- PROBLEM STATEMENT
Continue the text about the autonomous score, attack, and verify quality loop, starting right after its last sentence.

- TEXT BLOCK

| name | autonomous-improve |
| description | Scores against a rubric, attacks the highest-leverage axis, verifies no regressions, documents the learning, and loops. Re-scores from scratch each iteration. |
Autonomous Quality Loop — Score, Attack, Verify, Repeat
Goal
Quality doesn't improve through sprints. It improves through iteration — scoring
what exists, picking the worst thing, fixing it, and doing it again. The problem
is that iteration requires sustained attention. Sessions end. Context resets.
The loop stalls.
This kit automates the iteration. It runs a tight cycle: score everything against
a rubric, select the single highest-leverage axis, attack it with a real fix,
verify the fix worked and nothing regressed, document what was learned, then loop.
Each iteration re-scores from scratch — because what you fixed this loop changes
the priority order for the next.

[Chart comprehension data]

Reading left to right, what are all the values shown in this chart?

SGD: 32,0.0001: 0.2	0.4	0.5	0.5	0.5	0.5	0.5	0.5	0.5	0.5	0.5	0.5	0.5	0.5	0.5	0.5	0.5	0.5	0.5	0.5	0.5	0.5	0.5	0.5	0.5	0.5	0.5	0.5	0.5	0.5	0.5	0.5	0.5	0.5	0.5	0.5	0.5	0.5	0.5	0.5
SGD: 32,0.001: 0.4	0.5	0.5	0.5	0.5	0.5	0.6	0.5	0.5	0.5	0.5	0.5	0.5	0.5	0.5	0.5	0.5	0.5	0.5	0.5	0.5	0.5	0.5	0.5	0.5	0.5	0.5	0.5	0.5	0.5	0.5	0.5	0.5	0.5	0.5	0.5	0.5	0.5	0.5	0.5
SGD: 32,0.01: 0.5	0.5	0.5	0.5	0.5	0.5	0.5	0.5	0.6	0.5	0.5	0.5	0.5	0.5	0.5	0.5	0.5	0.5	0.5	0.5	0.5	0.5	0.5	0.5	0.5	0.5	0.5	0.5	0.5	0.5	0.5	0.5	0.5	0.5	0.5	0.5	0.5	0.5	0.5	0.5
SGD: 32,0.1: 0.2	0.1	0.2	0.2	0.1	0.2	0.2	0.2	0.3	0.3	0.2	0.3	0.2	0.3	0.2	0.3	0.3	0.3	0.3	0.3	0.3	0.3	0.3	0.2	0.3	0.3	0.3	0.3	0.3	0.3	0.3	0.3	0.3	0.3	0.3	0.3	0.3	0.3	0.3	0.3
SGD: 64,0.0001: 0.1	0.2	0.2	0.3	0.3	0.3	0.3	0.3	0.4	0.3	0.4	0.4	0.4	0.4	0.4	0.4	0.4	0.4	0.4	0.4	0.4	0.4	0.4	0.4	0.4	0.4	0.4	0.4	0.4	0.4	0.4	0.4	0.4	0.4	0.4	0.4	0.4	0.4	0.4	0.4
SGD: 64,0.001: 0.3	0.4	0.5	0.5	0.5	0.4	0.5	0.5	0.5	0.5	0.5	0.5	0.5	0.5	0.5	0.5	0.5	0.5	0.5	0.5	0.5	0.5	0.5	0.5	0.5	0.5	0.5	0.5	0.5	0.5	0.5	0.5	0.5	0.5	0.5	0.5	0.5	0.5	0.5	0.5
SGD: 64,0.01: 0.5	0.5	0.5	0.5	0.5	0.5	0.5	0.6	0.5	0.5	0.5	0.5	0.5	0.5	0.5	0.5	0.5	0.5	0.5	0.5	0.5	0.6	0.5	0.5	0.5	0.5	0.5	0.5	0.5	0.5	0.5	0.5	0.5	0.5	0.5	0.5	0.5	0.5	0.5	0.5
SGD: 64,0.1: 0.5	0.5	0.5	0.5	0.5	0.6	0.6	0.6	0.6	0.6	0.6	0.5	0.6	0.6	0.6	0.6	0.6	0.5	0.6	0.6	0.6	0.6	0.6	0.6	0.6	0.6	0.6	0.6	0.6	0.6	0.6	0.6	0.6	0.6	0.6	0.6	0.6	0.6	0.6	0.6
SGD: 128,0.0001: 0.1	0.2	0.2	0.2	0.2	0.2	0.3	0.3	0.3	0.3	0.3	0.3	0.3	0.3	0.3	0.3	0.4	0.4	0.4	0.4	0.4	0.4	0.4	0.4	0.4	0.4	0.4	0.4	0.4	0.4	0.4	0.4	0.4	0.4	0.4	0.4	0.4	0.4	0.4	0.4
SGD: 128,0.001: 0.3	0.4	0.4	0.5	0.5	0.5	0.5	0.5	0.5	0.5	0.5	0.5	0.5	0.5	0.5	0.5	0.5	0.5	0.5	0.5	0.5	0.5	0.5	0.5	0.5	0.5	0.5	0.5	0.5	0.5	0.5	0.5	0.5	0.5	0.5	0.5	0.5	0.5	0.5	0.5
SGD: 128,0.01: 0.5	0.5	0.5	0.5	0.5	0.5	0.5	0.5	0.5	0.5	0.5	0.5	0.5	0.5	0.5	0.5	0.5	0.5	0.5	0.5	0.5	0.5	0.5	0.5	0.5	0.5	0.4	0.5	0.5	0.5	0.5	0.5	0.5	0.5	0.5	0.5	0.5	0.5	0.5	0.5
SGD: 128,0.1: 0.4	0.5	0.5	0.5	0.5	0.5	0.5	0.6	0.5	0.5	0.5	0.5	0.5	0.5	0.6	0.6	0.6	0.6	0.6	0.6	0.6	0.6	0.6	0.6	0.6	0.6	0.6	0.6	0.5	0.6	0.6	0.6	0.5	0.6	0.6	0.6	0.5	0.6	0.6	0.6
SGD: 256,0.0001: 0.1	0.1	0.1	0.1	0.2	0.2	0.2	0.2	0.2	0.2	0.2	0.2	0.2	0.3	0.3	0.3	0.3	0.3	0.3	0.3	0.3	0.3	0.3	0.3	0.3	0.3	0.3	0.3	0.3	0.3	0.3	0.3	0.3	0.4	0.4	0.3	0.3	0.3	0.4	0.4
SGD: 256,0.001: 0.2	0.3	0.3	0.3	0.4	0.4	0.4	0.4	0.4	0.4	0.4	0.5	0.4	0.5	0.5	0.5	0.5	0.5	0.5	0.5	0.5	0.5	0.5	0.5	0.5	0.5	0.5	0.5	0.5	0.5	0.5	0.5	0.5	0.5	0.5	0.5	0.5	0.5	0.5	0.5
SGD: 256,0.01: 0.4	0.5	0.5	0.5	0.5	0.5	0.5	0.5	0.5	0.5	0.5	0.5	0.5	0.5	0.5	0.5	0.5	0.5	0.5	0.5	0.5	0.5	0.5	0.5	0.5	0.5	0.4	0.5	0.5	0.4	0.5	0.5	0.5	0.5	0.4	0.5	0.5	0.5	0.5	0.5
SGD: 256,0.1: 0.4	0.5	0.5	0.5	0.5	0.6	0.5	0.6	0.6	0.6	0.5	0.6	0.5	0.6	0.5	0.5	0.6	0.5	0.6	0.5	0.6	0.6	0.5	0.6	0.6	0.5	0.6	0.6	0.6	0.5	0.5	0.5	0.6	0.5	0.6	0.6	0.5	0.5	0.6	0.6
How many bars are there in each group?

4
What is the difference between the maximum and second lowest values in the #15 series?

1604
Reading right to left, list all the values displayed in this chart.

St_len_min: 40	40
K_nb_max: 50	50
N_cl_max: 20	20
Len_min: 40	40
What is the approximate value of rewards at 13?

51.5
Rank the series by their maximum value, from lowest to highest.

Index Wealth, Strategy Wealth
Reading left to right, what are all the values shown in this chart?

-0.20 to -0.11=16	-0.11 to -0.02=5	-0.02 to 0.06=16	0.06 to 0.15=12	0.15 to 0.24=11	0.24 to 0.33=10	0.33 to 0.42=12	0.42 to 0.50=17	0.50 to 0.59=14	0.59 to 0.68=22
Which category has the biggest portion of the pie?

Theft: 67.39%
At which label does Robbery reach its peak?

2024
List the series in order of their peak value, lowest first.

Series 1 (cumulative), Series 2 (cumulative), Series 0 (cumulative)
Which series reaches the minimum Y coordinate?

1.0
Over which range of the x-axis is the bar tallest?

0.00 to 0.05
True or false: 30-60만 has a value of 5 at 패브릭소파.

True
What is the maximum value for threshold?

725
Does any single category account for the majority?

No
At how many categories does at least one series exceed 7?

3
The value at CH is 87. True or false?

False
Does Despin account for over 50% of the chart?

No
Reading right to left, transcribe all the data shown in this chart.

- RESPONSE BOX
The rubric is the key design choice. It's not a checklist. Each axis has three
anchors (what a 0 looks like, what a 5 looks like, what a 10 looks like), a weight,
and programmatic verification specs where possible. This makes scores arguable,
not vibes-based. Three independent evaluators score each axis and the minimum
score wins — because a low score from any evaluator is an unresolved problem, and
averaging would hide it.
The loop stops when you tell it to, when a quality ceiling is reached (all axes >= 8.0),
or when the rubric has been extracted to its ceiling and needs to be re-anchored at
a higher standard.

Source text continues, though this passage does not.